#### Aim
Answer these questions about the issue thread on data tearing and read/write ordering:
1. Whose suggestions are the notes in the thread transcribed from?
2. How do the notes say an aggregate is accessed?
3. What further relaxation is proposed for the aggregate case?

#### Given passage

Intrepid / upc-specification

Automatically exported from code.google.com/p/upc-specification
0 stars 1 forks source link

Clarification: data tearing and read/write ordering #61

Open GoogleCodeExporter opened 9 years ago

GoogleCodeExporter commented 9 years ago
What guarantees should/can the UPC language specification offer with respect to 
"data tearing", or the reading/writing of data that may be implemented as more 
than one aligned read/write to main memory?

(The following notes are transcribed from some suggestions made by Steve 
Watanabe [Boostpro].)

- a normal scalar access must resolve to a single
memory operation.
- an unaligned scalar access may create multiple
memory operations.
- a bitfield access may create multiple memory operations.
- a bitfield write may read and write adjacent bitfields.
- an aggregate is accessed member-wise.
- operators that both read and write the same scalar value,
such as the increment operator create both a read
and a write memory operation.

The aggregate case might be relaxed further:

- The order in which the members are accessed
is unspecified and need not be consistent
across threads.

#### Data extract
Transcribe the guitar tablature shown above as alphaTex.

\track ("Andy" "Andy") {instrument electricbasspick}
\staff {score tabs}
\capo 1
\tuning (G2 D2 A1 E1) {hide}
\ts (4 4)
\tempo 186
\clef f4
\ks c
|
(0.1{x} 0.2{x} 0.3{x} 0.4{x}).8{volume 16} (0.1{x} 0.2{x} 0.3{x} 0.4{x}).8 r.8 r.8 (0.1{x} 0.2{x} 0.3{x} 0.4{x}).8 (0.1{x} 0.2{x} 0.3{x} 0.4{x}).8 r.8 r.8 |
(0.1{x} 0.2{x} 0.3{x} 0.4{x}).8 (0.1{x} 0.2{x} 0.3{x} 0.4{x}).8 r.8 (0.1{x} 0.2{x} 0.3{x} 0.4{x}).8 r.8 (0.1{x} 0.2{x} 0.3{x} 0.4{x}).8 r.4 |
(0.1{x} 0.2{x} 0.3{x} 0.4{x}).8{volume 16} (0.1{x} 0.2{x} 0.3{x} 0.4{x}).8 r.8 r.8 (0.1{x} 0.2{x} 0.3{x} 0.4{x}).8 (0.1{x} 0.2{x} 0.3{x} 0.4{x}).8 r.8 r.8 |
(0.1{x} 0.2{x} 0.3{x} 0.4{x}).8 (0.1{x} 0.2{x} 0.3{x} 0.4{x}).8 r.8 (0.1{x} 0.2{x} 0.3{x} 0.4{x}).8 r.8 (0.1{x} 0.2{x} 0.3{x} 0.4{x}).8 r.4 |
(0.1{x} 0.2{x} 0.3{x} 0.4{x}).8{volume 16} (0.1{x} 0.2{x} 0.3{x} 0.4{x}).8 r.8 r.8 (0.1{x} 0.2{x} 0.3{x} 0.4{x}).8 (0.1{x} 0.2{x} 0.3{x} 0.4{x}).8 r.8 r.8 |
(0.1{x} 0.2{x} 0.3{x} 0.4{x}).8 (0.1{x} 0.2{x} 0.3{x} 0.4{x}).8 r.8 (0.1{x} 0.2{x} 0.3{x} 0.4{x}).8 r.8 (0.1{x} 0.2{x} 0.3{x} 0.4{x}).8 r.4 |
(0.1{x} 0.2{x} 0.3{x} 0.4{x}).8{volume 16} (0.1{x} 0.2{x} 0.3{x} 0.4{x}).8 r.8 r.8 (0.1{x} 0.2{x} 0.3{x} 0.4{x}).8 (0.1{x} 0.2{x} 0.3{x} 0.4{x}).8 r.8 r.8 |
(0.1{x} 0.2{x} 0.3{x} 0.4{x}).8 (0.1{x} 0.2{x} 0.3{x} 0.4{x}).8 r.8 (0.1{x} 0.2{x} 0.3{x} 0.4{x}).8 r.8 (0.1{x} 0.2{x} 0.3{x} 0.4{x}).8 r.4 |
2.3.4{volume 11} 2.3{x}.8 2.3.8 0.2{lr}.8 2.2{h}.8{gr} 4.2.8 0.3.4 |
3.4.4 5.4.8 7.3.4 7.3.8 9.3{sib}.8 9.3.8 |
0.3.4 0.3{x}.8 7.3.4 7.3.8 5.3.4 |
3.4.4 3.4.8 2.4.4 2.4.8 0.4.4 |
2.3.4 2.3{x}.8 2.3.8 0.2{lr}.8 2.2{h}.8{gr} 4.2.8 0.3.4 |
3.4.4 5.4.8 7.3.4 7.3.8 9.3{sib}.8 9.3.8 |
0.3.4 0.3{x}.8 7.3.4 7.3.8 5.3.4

#### Worked solution
1. Steve Watanabe [Boostpro].
2. Member-wise.
3. The order in which the members are accessed is unspecified and need not be consistent across threads.